Given a function $f(x)$, let $g=f^{-1}(x)$. Then define the composite function $f(g(x))$.
Then, by the Chain Rule, $(f(g(x)))'=f'(g(x)) g'(x)$.
However, since $f(x)$ and $g(x)$ are inverses, $f(g(x))=x$ and $(f(g(x)))'=(x)'=1$. So $1=f'(g(x)) g'(x)$.
If you solve for $g'(x)$, you get $$\frac{1}{f'(g(x))}$$ which is the derivative of an inverse function.
QED
Is the above proof correct and if so, can it be considered mathematically rigorous?

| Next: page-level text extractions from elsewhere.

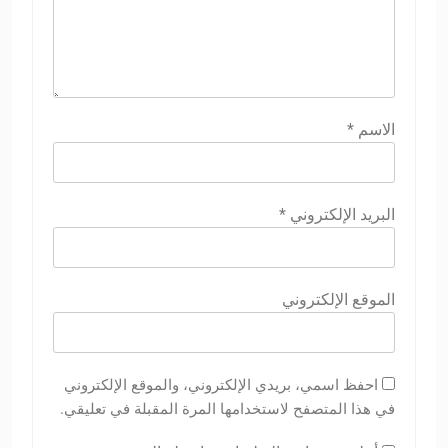
الاسم
*
البريد الإلكتروني
*
الموقع الإلكتروني
احفظ اسمي، بريدي الإلكتروني، والموقع الإلكتروني
في هذا المتصفح لاستخدامها المرة المقبلة في تعليقي.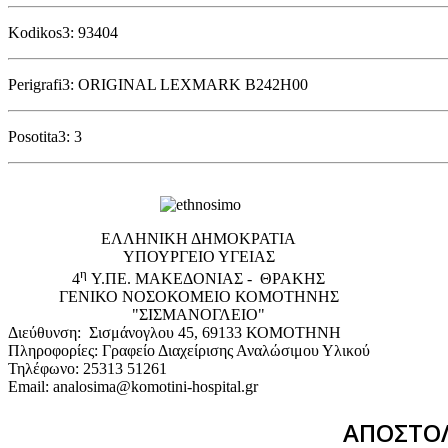
Kodikos3: 93404
Perigrafi3: ORIGINAL LEXMARK B242H00
Posotita3: 3
EΛΛΗΝΙΚΗ ΔΗΜΟΚΡΑΤΙΑ
ΥΠΟΥΡΓΕΙΟ ΥΓΕΙΑΣ
η
4
Υ.ΠΕ. ΜΑΚΕΔΟΝΙΑΣ - ΘΡΑΚΗΣ
ΓΕΝΙΚΟ NΟΣΟΚΟΜΕΙΟ ΚΟΜΟΤΗΝΗΣ
"ΣΙΣΜΑΝΟΓΛΕΙΟ"
Διεύθυνση: Σισμάνογλου 45, 69133 ΚΟΜΟΤΗΝΗ
Πληροφορίες: Γραφείο Διαχείρισης Αναλώσιμου Υλικού
Τηλέφωνο: 25313 51261
Email: analosima@komotini-hospital.gr
ΑΠΟΣΤΟΛ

Suppose that $f$ is differentiable on $\Bbb{R}$, and $g(x)=f^{-1}(x)$ for all $x\in\DeclareMathOperator{\ran}{ran}\ran(f)$. By definition of an inverse function, $f(g(x))=x$. If we take the derivative of both sides, we get $$ f'(g(x)) \cdot g'(x)=1 $$ and rearranging this becomes $$ g'(x)=\frac{1}{f'(g(x))} $$ or $$ (f^{-1})'(x)=\frac{1}{f'(f^{-1}(x))} \, . $$ The problem with calling the above working a proof is that we haven't justified why $$ (f \circ g)'(x)=f'(g(x)) \cdot g'(x) \, . $$ You might be tempted to say "well, that's just the chain rule", but be careful. The chain rule is not simply the formula $$ (f \circ g)'(x) = f'(g(x)) \cdot g(x) \, , $$ but rather the following statement:
If $g$ is differentiable at $x$, and $f$ is differentiable at $g(x)$, then $f \circ g$ is differentiable at $x$, and $$ (f \circ g)'(x)=f'(g(x)) \cdot g'(x) $$
So have the hypotheses of the chain rule been met? Since $f$ is a differentiable function, it is certainly true that $f$ is differentiable at $g(x)$. But we haven't shown that $g=f^{-1}$ is differentiable at $x$, and so we are unable to call the above working a proof. Just to give you an idea for how things might go wrong, consider what would happen if $f'(f^{-1}(x))=0$. Hence, all that we have shown above is that if $f^{-1}$ is differentiable at $x$, then $$ (f^{-1})'(x)=\frac{1}{f'(f^{-1}(x))} \, . $$ However, with more work we can prove the following theorem:
Let $f$ be a continuous one-to-one function defined on a certain interval, and suppose that $f$ is differentiable at $f^{-1}(x)$, with derivative $f'(f^{-1}(x))\neq 0$. Then, $f^{-1}$ is differentiable at $x$, and $$ (f^{-1})'(x)=\frac{1}{f'(f^{-1}(x))} \, . $$
Because of this theorem, it turns out the only way in which things can go wrong is if $f'(f^{-1}(x))=0$. However, a lot more work is needed to show this than expected.